Interesting facts, CG. They go on to confirm Dravid's seven batsmen, safety first firt-up approach is spot-on.

Dravid does appear to have studied the history of Indian cricket thoroughly...this much has to be granted to that highly intellectual person. The last West Indian series was an example of the success of this approach.

Rahul is ready to take the first blows, swing with them and draw out the sting of the opponent to strike when least expected and at such a time when there could be no coming back for the hosts. I expect stone-walling in the first two tests with seven bats and the five-bowler theory coming into force in the last test...a bit like flitting like the butterfly and stinging like a bee.

Samir Chopra said...

Just to back up Soulberry says, perhaps the pitches will have become drier by the third test, and India can then go ahead and play Powar for a double-spin attack.

Cricket Guru said...

We will most definitely see a twin spin attack in the third test.
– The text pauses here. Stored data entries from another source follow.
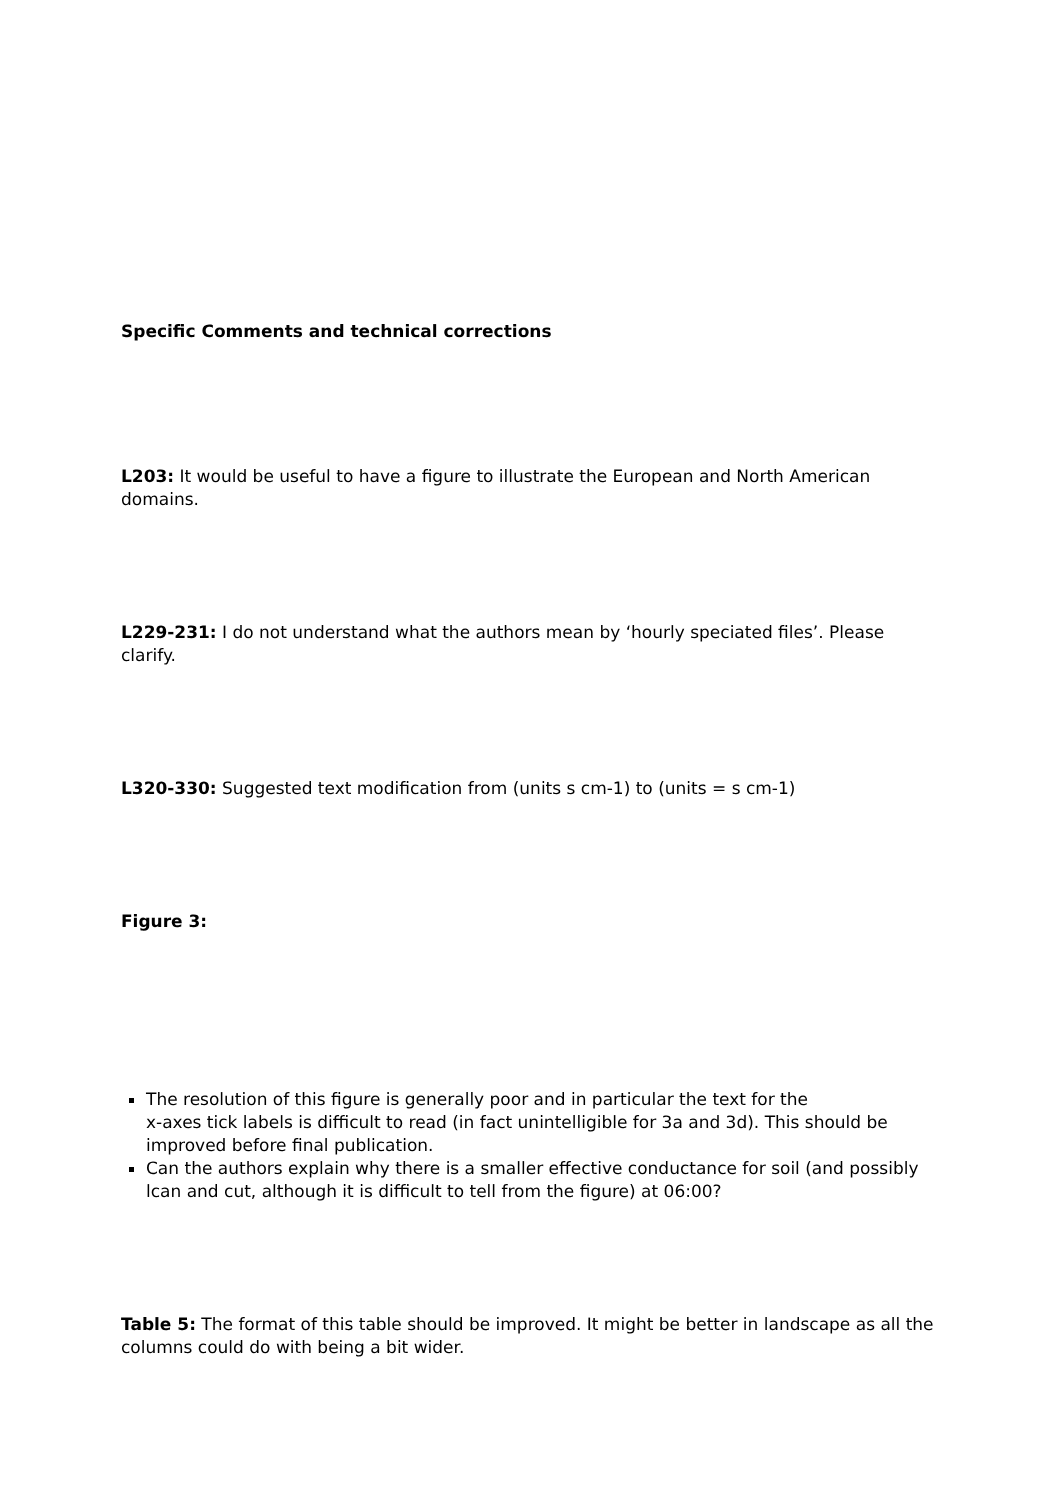Specific Comments and technical corrections
L203: It would be useful to have a figure to illustrate the European and North American domains.
L229-231: I do not understand what the authors mean by ‘hourly speciated files’. Please clarify.
L320-330: Suggested text modification from (units s cm-1) to (units = s cm-1)
Figure 3:
The resolution of this figure is generally poor and in particular the text for the
x-axes tick labels is difficult to read (in fact unintelligible for 3a and 3d). This should be improved before final publication.
Can the authors explain why there is a smaller effective conductance for soil (and possibly lcan and cut, although it is difficult to tell from the figure) at 06:00?
Table 5: The format of this table should be improved. It might be better in landscape as all the columns could do with being a bit wider.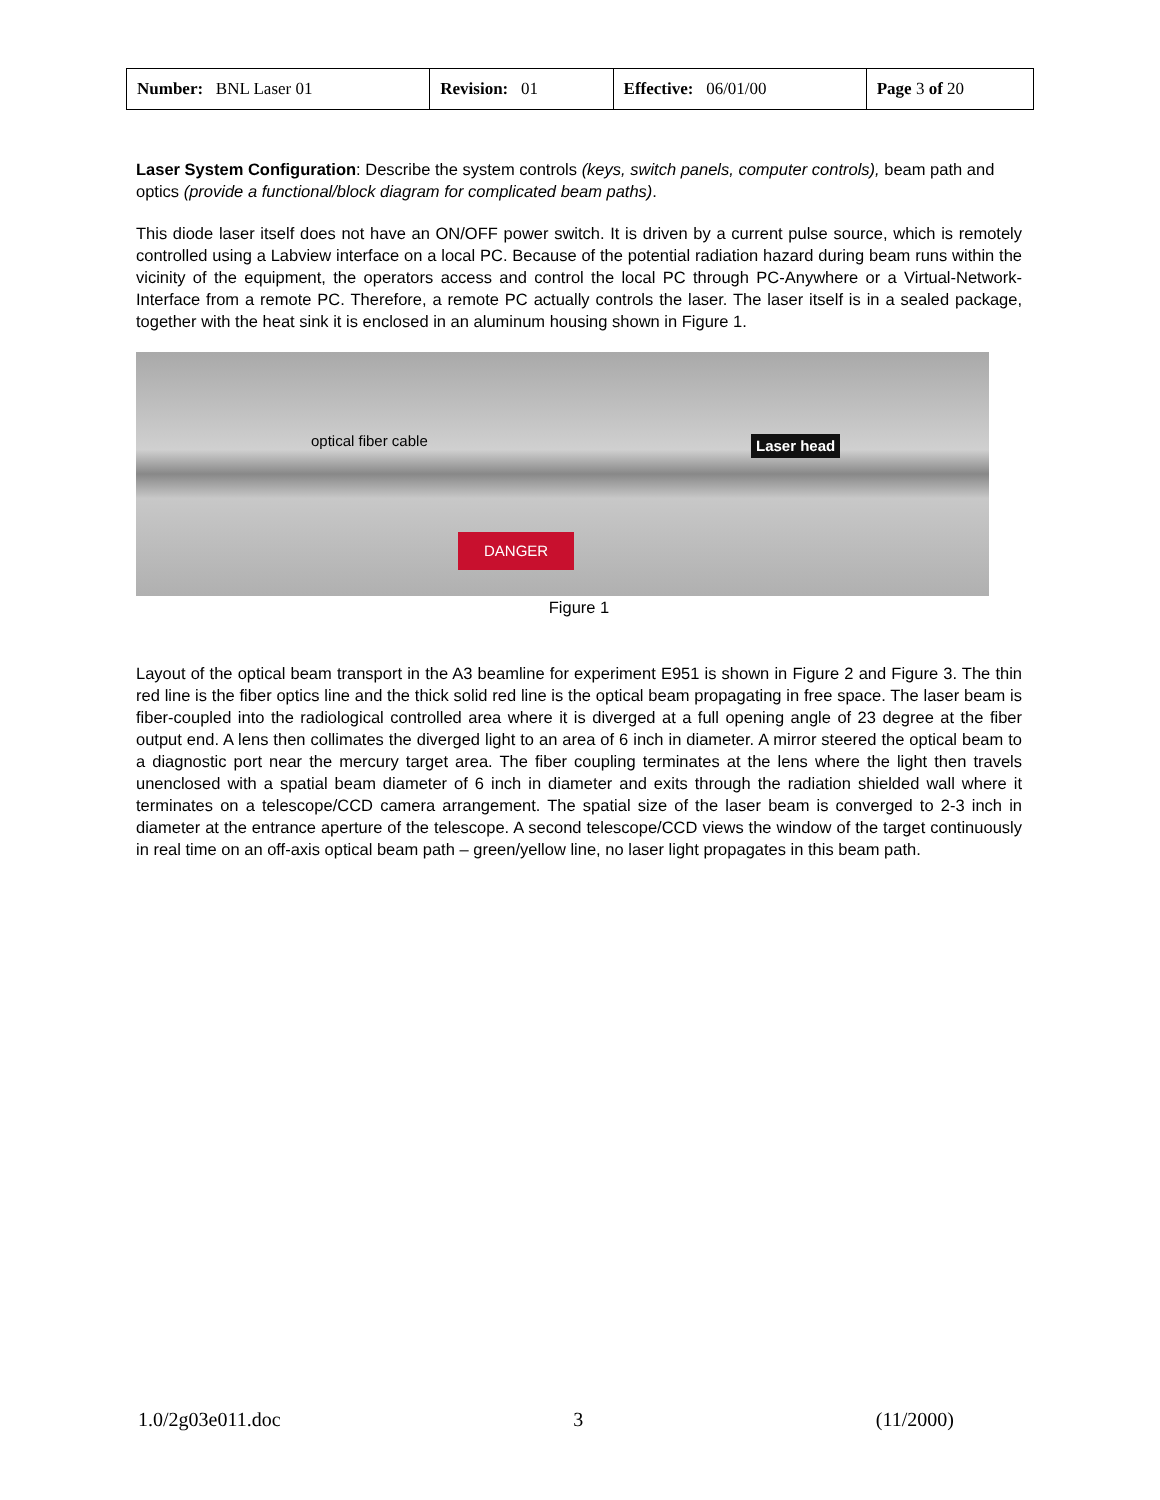| Number: BNL Laser 01 | Revision: 01 | Effective: 06/01/00 | Page 3 of 20 |
Laser System Configuration: Describe the system controls (keys, switch panels, computer controls), beam path and optics (provide a functional/block diagram for complicated beam paths).
This diode laser itself does not have an ON/OFF power switch. It is driven by a current pulse source, which is remotely controlled using a Labview interface on a local PC. Because of the potential radiation hazard during beam runs within the vicinity of the equipment, the operators access and control the local PC through PC-Anywhere or a Virtual-Network-Interface from a remote PC. Therefore, a remote PC actually controls the laser. The laser itself is in a sealed package, together with the heat sink it is enclosed in an aluminum housing shown in Figure 1.
optical fiber cable Laser head
DANGER
Figure 1
Layout of the optical beam transport in the A3 beamline for experiment E951 is shown in Figure 2 and Figure 3. The thin red line is the fiber optics line and the thick solid red line is the optical beam propagating in free space. The laser beam is fiber-coupled into the radiological controlled area where it is diverged at a full opening angle of 23 degree at the fiber output end. A lens then collimates the diverged light to an area of 6 inch in diameter. A mirror steered the optical beam to a diagnostic port near the mercury target area. The fiber coupling terminates at the lens where the light then travels unenclosed with a spatial beam diameter of 6 inch in diameter and exits through the radiation shielded wall where it terminates on a telescope/CCD camera arrangement. The spatial size of the laser beam is converged to 2-3 inch in diameter at the entrance aperture of the telescope. A second telescope/CCD views the window of the target continuously in real time on an off-axis optical beam path – green/yellow line, no laser light propagates in this beam path.
1.0/2g03e011.doc 3 (11/2000)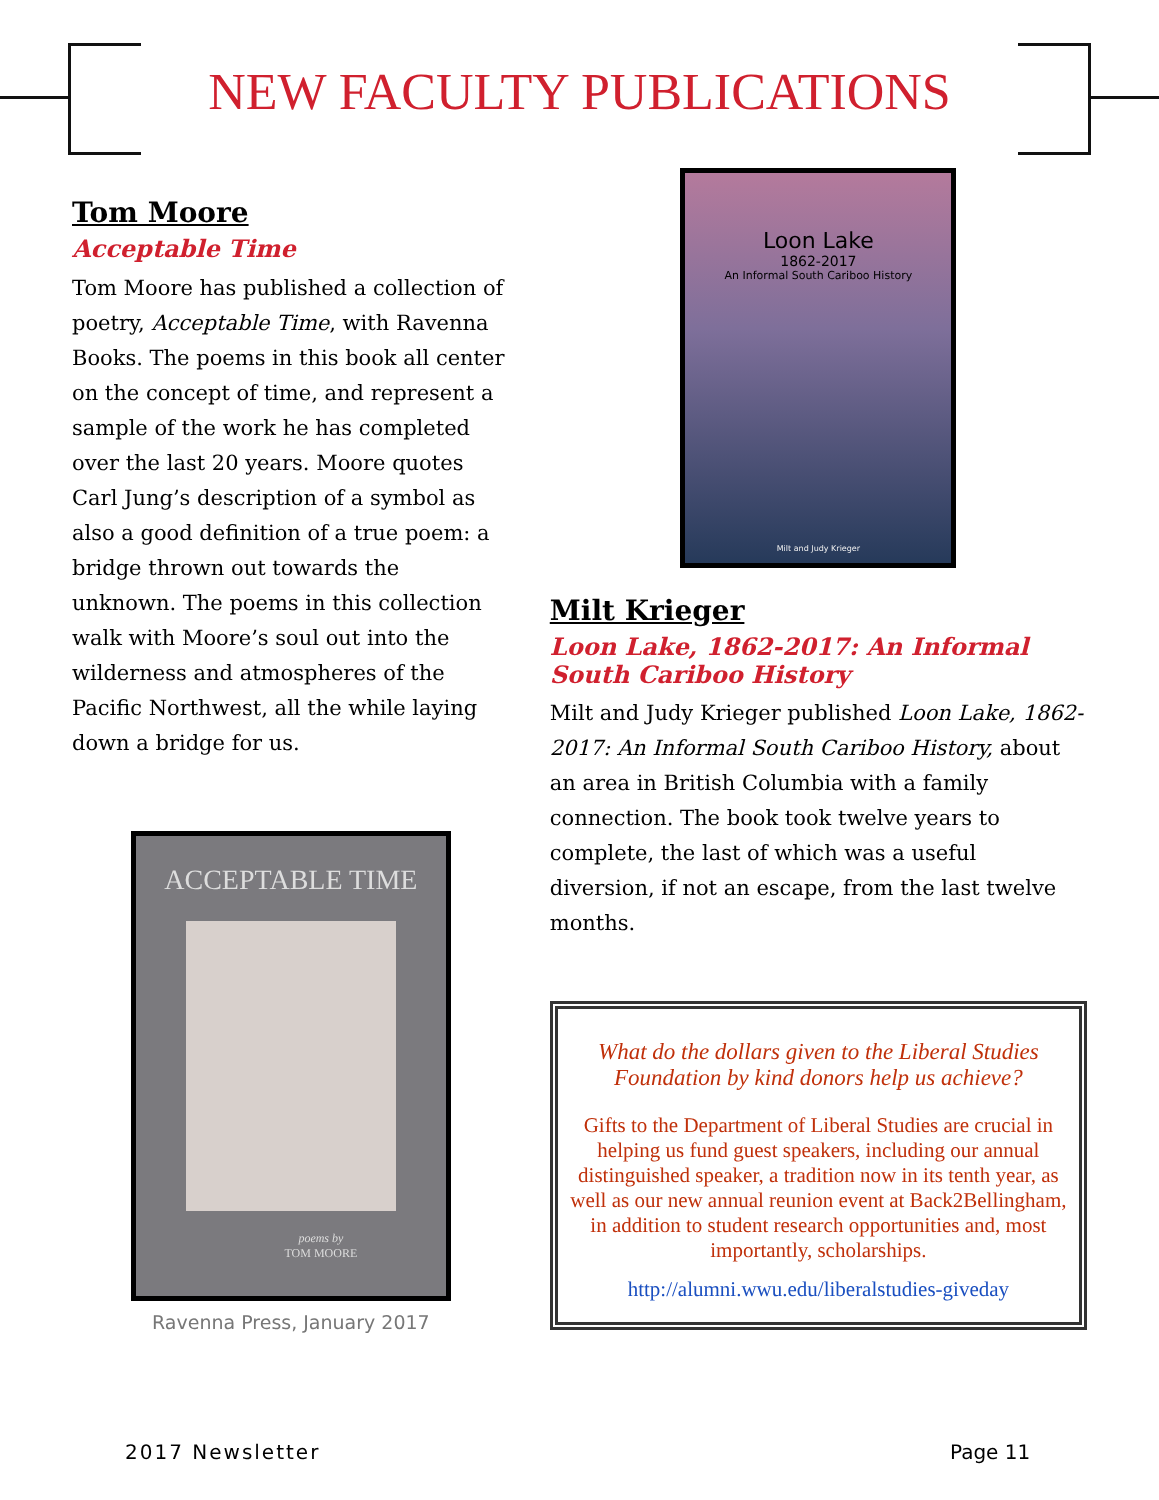NEW FACULTY PUBLICATIONS
Tom Moore
Acceptable Time
Tom Moore has published a collection of poetry, Acceptable Time, with Ravenna Books. The poems in this book all center on the concept of time, and represent a sample of the work he has completed over the last 20 years. Moore quotes Carl Jung’s description of a symbol as also a good definition of a true poem: a bridge thrown out towards the unknown. The poems in this collection walk with Moore’s soul out into the wilderness and atmospheres of the Pacific Northwest, all the while laying down a bridge for us.
ACCEPTABLE TIME
poems by
TOM MOORE
Ravenna Press, January 2017
Loon Lake
1862-2017
An Informal South Cariboo History
Milt and Judy Krieger
Milt Krieger
Loon Lake, 1862-2017: An Informal South Cariboo History
Milt and Judy Krieger published Loon Lake, 1862-2017: An Informal South Cariboo History, about an area in British Columbia with a family connection. The book took twelve years to complete, the last of which was a useful diversion, if not an escape, from the last twelve months.
What do the dollars given to the Liberal Studies Foundation by kind donors help us achieve?
Gifts to the Department of Liberal Studies are crucial in helping us fund guest speakers, including our annual distinguished speaker, a tradition now in its tenth year, as well as our new annual reunion event at Back2Bellingham, in addition to student research opportunities and, most importantly, scholarships.
http://alumni.wwu.edu/liberalstudies-giveday
2017 Newsletter Page 11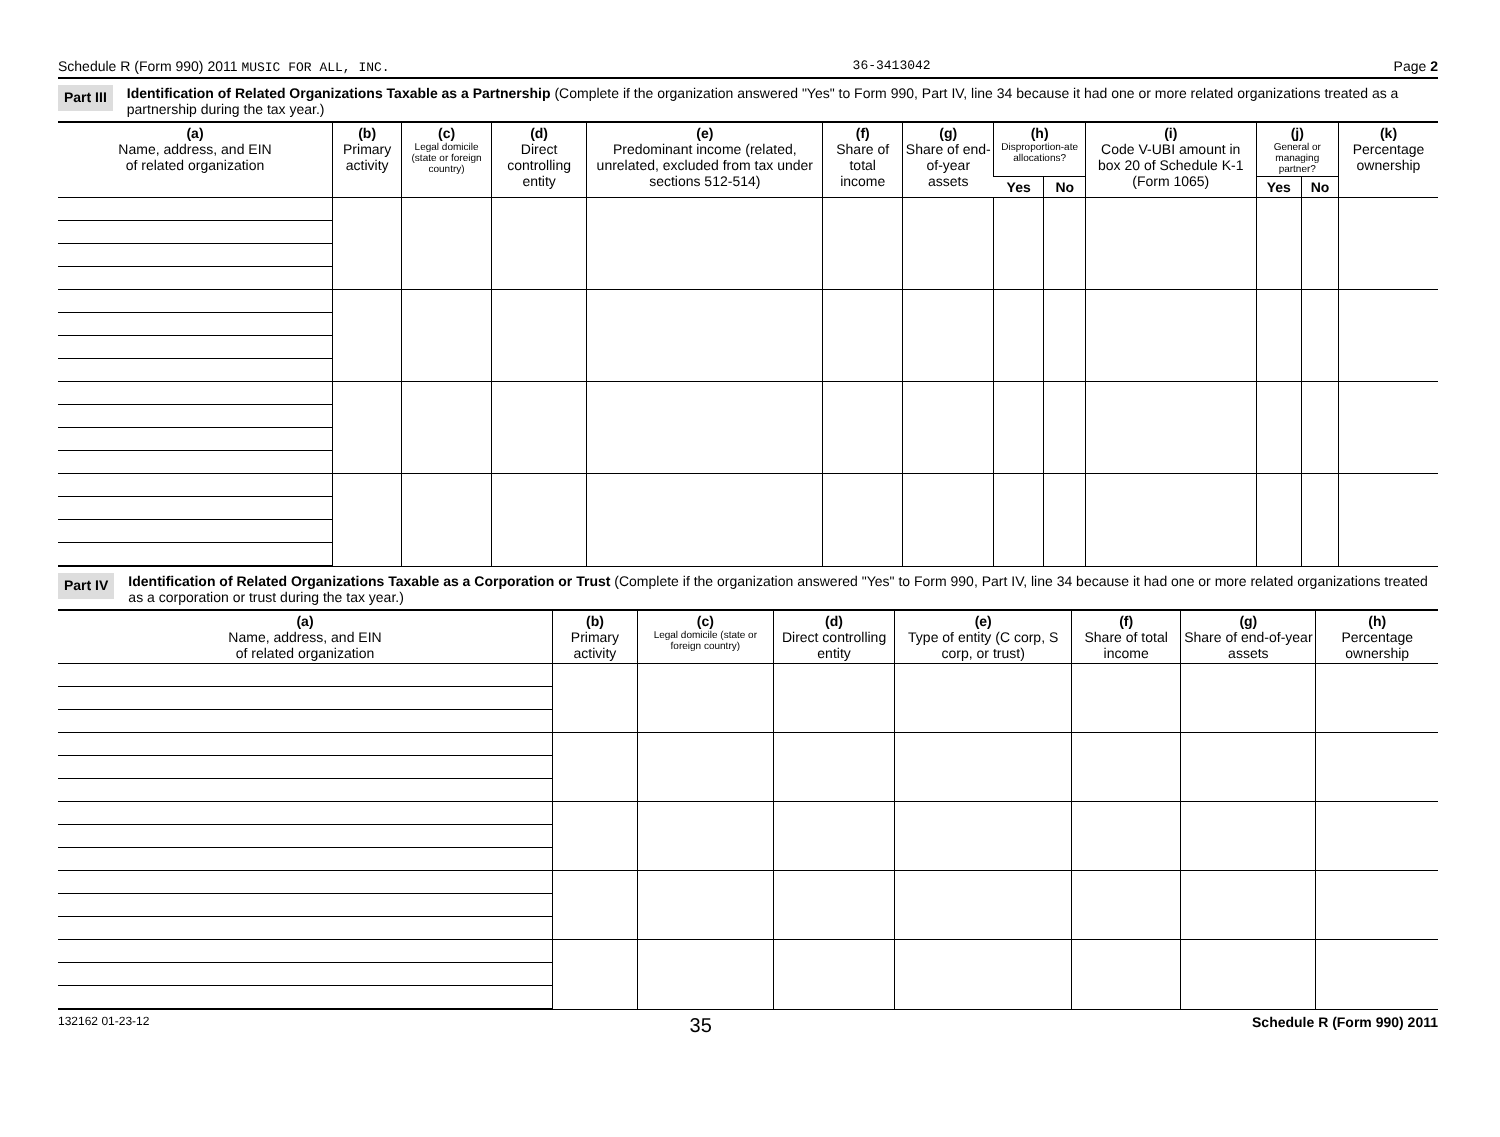Schedule R (Form 990) 2011 MUSIC FOR ALL, INC. 36-3413042 Page 2
Part III Identification of Related Organizations Taxable as a Partnership (Complete if the organization answered "Yes" to Form 990, Part IV, line 34 because it had one or more related organizations treated as a partnership during the tax year.)
| (a) Name, address, and EIN of related organization | (b) Primary activity | (c) Legal domicile (state or foreign country) | (d) Direct controlling entity | (e) Predominant income (related, unrelated, excluded from tax under sections 512-514) | (f) Share of total income | (g) Share of end-of-year assets | (h) Disproportion-ate allocations? | | (i) Code V-UBI amount in box 20 of Schedule K-1 (Form 1065) | (j) General or managing partner? | | (k) Percentage ownership |
| --- | --- | --- | --- | --- | --- | --- | --- | --- | --- | --- | --- | --- |
| | | | | | | | Yes | No | | Yes | No | |
Part IV Identification of Related Organizations Taxable as a Corporation or Trust (Complete if the organization answered "Yes" to Form 990, Part IV, line 34 because it had one or more related organizations treated as a corporation or trust during the tax year.)
| (a) Name, address, and EIN of related organization | (b) Primary activity | (c) Legal domicile (state or foreign country) | (d) Direct controlling entity | (e) Type of entity (C corp, S corp, or trust) | (f) Share of total income | (g) Share of end-of-year assets | (h) Percentage ownership |
| --- | --- | --- | --- | --- | --- | --- | --- |
132162 01-23-12 35 Schedule R (Form 990) 2011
The 'Australian' way of doing things would have meant that Dhoni sits out of the XI, irrespective of his form. His struggle behind the stumps has come as a blessing in disguise.

It would be less controversial to drop him under prevailing circumstances.

granderBharata said...

well
you have to look at the era.etc etc 1931 to 1952 england were like the bangladesh of the time. they really skews up the stats

I feel you should not weight urself down too much by stats.Just go out and play ur best game.Records are there to be broken.

About dhoni, i dont really think he has struggled behind the stmps, did pretty ok and has improved(from what I could tell from cricinfo) against england lions.

I would pick Yuvraj over Dhoni, but Kartick's job would become more difficult. Let him concentrate on opening

granderBharata said...

typo meant "india" not "england"

Cricket Guru said...

GB, India's record in those 20 years won't alter the overall stats much. For, they played only eight series in that span, three of which were at home.

Anonymous said...

CG, by twin spin attack you mean to say Kumble and Powar playing the third test match? Do you think Powar is test quality?

The_wall.

Anonymous said...

CG, by twin spin attack you mean to say Kumble and Powar playing the third test match? Do you think Powar is test quality?

The_wall.

Cricket Guru said...

Welcome The_Wall,

Yes, I meant Kumble and Powar when I spoke of the twin spin attack.

But that was before the test series started. Looking at our bowlers' performance thus far, I am now inclined to continue with the same attack (3 pacers + Kumble) for the Oval Test, Sreesanth's none so impressive bowling at Trent Bridge notwithstanding.